The commission of inquiry was not a prosecutor. It was not a tribunal. It was not a judge. It was a fact-finder. We found matters on the basis of a reasonable reason to believe the truth of what we had heard on specified matters that should be considered by a prosecutor.
Then the prosecutor would make a prosecutorial discretion as to whether it should be referred on to a tribunal, and the most available, cheapest, already established, and independent such tribunal is the International Criminal Court. That would be, in the opinion of the commission of inquiry, the most speedy and effective way that the matter should progress, and that is why we made that recommendation.
But because North Korea is not a party to the Rome statute, it requires the exceptional decision of the Security Council to refer the case of North Korea to the prosecutor of the International Criminal Court. That has been done twice before, once in the case of Darfur, and secondly in the case of Gaddafi and Libya. Of course, Colonel Gaddafi was later killed in the course of the military operations, but the Security Council, during that very turbulent time, agreed, with the five permanent members either abstaining or voting for referral of Libya to the International Criminal Court.
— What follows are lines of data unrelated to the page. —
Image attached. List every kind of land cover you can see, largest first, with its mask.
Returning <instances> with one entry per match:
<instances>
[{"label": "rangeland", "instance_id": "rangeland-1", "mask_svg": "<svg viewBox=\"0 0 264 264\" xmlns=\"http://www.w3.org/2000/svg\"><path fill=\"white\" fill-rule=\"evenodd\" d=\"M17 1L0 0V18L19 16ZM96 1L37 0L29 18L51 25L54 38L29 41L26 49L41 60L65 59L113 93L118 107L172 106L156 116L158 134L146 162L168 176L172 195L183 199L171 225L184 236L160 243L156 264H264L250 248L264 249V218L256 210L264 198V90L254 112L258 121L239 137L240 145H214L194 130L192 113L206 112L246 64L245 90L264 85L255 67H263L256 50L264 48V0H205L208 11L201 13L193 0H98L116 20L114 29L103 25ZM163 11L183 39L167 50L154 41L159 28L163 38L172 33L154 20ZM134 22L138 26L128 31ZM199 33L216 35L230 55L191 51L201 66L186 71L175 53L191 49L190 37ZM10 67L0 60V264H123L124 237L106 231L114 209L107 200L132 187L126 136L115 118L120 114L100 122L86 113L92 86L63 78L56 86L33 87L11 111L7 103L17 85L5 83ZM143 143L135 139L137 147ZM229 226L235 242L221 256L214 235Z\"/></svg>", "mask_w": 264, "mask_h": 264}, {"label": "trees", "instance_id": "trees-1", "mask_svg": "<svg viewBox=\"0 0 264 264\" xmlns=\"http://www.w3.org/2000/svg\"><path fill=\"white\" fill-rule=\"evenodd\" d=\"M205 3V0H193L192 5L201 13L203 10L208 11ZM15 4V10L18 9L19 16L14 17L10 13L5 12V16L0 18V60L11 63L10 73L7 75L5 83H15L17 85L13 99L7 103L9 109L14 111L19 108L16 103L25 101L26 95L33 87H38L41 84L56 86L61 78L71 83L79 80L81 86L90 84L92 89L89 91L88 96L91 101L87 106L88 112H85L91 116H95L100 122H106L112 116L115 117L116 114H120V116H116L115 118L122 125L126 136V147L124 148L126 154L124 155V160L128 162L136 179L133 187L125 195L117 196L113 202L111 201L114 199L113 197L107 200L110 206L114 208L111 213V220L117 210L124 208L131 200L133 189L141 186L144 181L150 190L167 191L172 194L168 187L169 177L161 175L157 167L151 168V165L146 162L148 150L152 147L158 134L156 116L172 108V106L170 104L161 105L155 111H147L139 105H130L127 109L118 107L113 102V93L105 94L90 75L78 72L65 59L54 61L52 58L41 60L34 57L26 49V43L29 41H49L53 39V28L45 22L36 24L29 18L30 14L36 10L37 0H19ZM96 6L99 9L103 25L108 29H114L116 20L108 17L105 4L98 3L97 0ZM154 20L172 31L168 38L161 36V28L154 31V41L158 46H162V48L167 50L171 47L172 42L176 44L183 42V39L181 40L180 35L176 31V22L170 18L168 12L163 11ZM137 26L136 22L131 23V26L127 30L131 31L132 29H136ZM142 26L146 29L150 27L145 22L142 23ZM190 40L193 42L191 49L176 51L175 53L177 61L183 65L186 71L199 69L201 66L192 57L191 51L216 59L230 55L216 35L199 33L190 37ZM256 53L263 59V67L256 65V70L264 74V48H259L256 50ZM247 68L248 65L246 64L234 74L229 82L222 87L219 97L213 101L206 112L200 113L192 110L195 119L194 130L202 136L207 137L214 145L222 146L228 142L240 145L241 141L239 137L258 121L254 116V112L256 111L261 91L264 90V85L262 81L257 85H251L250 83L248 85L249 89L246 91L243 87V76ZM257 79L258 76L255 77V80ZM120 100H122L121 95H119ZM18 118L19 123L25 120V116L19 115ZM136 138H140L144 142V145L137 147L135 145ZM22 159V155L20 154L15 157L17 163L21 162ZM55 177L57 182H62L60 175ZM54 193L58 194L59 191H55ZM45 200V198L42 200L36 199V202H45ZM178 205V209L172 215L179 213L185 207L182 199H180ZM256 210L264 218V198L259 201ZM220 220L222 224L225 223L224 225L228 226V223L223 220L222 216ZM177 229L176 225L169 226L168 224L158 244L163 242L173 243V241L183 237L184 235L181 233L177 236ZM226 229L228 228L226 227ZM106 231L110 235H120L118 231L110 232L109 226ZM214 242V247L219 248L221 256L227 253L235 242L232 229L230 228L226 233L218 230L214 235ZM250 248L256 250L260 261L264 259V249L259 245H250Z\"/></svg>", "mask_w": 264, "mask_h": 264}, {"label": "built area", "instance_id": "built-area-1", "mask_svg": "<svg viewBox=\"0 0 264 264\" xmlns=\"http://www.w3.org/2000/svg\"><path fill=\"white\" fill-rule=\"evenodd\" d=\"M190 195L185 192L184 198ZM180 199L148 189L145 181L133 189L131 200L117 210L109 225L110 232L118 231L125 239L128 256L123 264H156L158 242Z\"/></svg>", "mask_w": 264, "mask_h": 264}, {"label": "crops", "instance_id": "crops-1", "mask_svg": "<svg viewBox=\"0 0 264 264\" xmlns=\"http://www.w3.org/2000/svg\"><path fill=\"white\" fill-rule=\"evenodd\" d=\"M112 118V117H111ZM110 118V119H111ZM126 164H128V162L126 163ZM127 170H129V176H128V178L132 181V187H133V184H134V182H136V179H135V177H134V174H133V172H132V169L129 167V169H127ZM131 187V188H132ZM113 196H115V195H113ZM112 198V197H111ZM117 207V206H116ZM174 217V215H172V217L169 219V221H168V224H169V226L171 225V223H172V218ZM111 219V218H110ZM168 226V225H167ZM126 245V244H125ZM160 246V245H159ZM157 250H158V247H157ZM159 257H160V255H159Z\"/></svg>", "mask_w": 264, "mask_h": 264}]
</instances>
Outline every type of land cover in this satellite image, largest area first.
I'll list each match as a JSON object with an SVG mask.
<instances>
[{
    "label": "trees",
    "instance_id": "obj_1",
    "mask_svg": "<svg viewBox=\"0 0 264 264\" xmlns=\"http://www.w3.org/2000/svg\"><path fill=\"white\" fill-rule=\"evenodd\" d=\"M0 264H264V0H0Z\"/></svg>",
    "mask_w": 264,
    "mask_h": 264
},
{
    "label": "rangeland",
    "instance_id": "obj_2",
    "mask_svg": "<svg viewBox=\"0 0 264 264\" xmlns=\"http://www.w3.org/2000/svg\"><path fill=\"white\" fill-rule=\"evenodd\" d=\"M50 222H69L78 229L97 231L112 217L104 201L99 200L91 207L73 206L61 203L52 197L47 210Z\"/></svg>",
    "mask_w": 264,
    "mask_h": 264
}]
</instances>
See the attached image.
There are those two precedents where the P5 did not stand in the way of the referral of the case to the International Criminal Court. That is what I hope will ultimately be done. We shouldn't be too pessimistic about the Security Council. People say to me that there's no way that China and the Russian Federation will take that course, but if you remember, in the case of the downing of the MH17 plane, that was a matter that was very close to the geopolitical concerns and interests of the Russian Federation.
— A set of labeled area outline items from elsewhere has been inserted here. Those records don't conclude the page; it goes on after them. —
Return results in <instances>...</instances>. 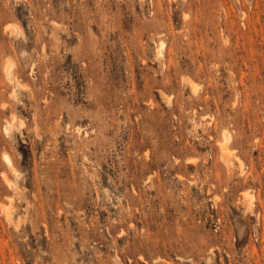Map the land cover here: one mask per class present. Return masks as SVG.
<instances>
[{
  "label": "rangeland",
  "instance_id": "rangeland-1",
  "mask_svg": "<svg viewBox=\"0 0 264 264\" xmlns=\"http://www.w3.org/2000/svg\"><path fill=\"white\" fill-rule=\"evenodd\" d=\"M0 264H264V0H0Z\"/></svg>",
  "mask_w": 264,
  "mask_h": 264
},
{
  "label": "bare ground",
  "instance_id": "bare-ground-1",
  "mask_svg": "<svg viewBox=\"0 0 264 264\" xmlns=\"http://www.w3.org/2000/svg\"><path fill=\"white\" fill-rule=\"evenodd\" d=\"M161 47H162V46H161ZM12 65H13V64H12ZM12 65H11V66H12ZM11 66H10V67H11ZM8 67H9V66H8ZM8 67H7V68H8ZM8 69H9V68H8ZM6 128H7V127H6ZM225 132H226V131H225ZM225 136H226V135H225ZM225 140H226V139H225ZM225 140H224V142H225ZM228 140H229V139H228ZM223 147H224V146H223ZM220 148H221V147H220ZM226 149H227V148H226ZM228 150H229V149H228ZM230 151H231V150H230ZM228 152H229V151H228ZM3 155H5V154H3ZM5 157L8 159V161H9V163H10L9 165H11V159H10L11 156L9 157V156L6 154V156H4V159H5ZM11 158H12V157H11ZM5 160H6V159H5ZM6 206H7V205H6ZM7 212H8V211H7ZM7 216H8V215H7Z\"/></svg>",
  "mask_w": 264,
  "mask_h": 264
}]
</instances>
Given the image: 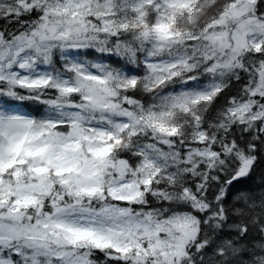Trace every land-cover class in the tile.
<instances>
[{
  "label": "snow or ice",
  "instance_id": "snow-or-ice-1",
  "mask_svg": "<svg viewBox=\"0 0 264 264\" xmlns=\"http://www.w3.org/2000/svg\"><path fill=\"white\" fill-rule=\"evenodd\" d=\"M0 264H264V0H0Z\"/></svg>",
  "mask_w": 264,
  "mask_h": 264
}]
</instances>
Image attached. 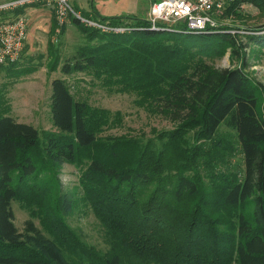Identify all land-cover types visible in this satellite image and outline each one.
Listing matches in <instances>:
<instances>
[{
  "label": "trees",
  "instance_id": "obj_1",
  "mask_svg": "<svg viewBox=\"0 0 264 264\" xmlns=\"http://www.w3.org/2000/svg\"><path fill=\"white\" fill-rule=\"evenodd\" d=\"M242 3L264 11V0H232L220 18ZM79 12L128 30L103 33L70 19L85 42L60 72L133 94L137 107L176 127L157 151L131 140L100 141L96 132L107 125V112L75 100L60 78L49 83L56 133L39 137L32 126L0 115V264H264V86L249 80L244 60L234 68L204 60L226 50L237 57L245 44L223 27L179 34L150 29L133 15ZM245 39L264 49V34ZM220 126L232 136L221 138ZM233 144L242 169L225 174L215 159ZM37 155L55 169L84 160L82 200L106 227V253L82 245L61 226L74 203L61 186L47 212L56 238L30 220L16 231L10 203L40 188Z\"/></svg>",
  "mask_w": 264,
  "mask_h": 264
},
{
  "label": "rangeland",
  "instance_id": "obj_2",
  "mask_svg": "<svg viewBox=\"0 0 264 264\" xmlns=\"http://www.w3.org/2000/svg\"><path fill=\"white\" fill-rule=\"evenodd\" d=\"M152 1L104 0L100 6L105 15L115 16L126 14L131 2L138 10H144ZM68 2L71 4L72 1ZM74 2L79 9L88 8L87 0ZM239 6L235 10L236 13L229 11L224 14L219 19V24L227 30L226 32L230 31L229 34L239 36V41L245 44L243 53L238 51V56L234 57L226 50L218 58L204 60L215 68L239 67L244 60V72L249 80L264 86V49L245 39V34H264V11H260L251 3H242ZM32 11L29 7L28 14L25 12L27 34L18 64L14 67L16 71L9 73L6 66L0 68V115L8 116L17 123L32 126L39 137L43 133H56L49 113V83L52 79L60 78L66 82L75 100L84 101L90 109L107 112L109 116L107 125L99 127L96 132V137L100 141L131 140L142 146L149 144L157 151L164 142L165 133L173 131L176 123L137 107L133 94L114 88L105 89L97 81L80 73L63 75L60 72V65L74 53L77 46L85 42L84 35L71 25L70 20L59 28L58 34H55L53 13L41 9ZM259 29L261 31L252 32ZM257 100L260 104L259 96ZM218 133L221 138L228 133L232 136V132L224 126L218 128ZM190 136L191 134L185 136L188 143ZM232 146L234 148L231 152L219 150V158L215 159L219 164L218 168L225 174L239 173L242 169L239 147L234 144ZM40 160L43 162L42 157L37 155L35 164L42 179L37 185L40 188L28 192V196L19 195L10 203L12 225L16 231L22 233L24 222L30 220L44 236L53 239L55 237L53 226L48 221L50 217L47 212L51 211L52 214L54 195L57 187L61 186L62 191L74 202L70 213L61 217V226L76 236L82 245L92 248L99 254L106 253L109 248L106 227L82 200L80 176L84 160L78 164H64L59 169L51 168ZM248 210L249 208L245 206L246 217Z\"/></svg>",
  "mask_w": 264,
  "mask_h": 264
},
{
  "label": "built area",
  "instance_id": "obj_3",
  "mask_svg": "<svg viewBox=\"0 0 264 264\" xmlns=\"http://www.w3.org/2000/svg\"><path fill=\"white\" fill-rule=\"evenodd\" d=\"M230 2L232 0H153L144 22L150 29L179 34L217 31L221 27L220 15ZM30 6L52 8L55 34L70 19L85 28L103 33H122L128 30L125 26H110L92 19L90 15L84 16L74 10L68 0H0V68L17 62L22 53L27 34V19L23 10Z\"/></svg>",
  "mask_w": 264,
  "mask_h": 264
},
{
  "label": "crops",
  "instance_id": "obj_4",
  "mask_svg": "<svg viewBox=\"0 0 264 264\" xmlns=\"http://www.w3.org/2000/svg\"><path fill=\"white\" fill-rule=\"evenodd\" d=\"M71 1H72L71 2L72 7L78 9L79 11L87 12L88 14H91L94 11L99 16H111V15H105L102 12V10H101V6L100 5L104 2V0H87L88 1V8L87 9H84V10L81 9V8L79 9L78 6H77V4L74 2V0H71ZM149 4H148V6L144 10L143 9H139L138 10L137 8H135L134 6H132V2H131L129 4L130 5L129 6V9L125 12L126 14H120V15H133V16H137V18H141V16H142L141 19H144L145 18V15L147 13ZM32 7H34V6H32ZM27 9H29V7H26L23 10L24 14H25V12L28 14ZM30 9L33 10L32 12H35L36 10L39 11L40 9L42 11H48L49 13L52 12V8L50 6H45V7L39 6V8H31V6H30Z\"/></svg>",
  "mask_w": 264,
  "mask_h": 264
}]
</instances>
But there's something about propinquity. When people are in a room and with the great responsibilities of the Security Council, often geopolitics will trump human rights, but sometimes, just being present with a world problem—and an undoubted world problem, which is portrayed in the report of the commission of inquiry—some solution will be made in some circumstances to refer the matter to the International Criminal Court. That has happened twice before, and I am still hopeful that it will be done in the case of North Korea.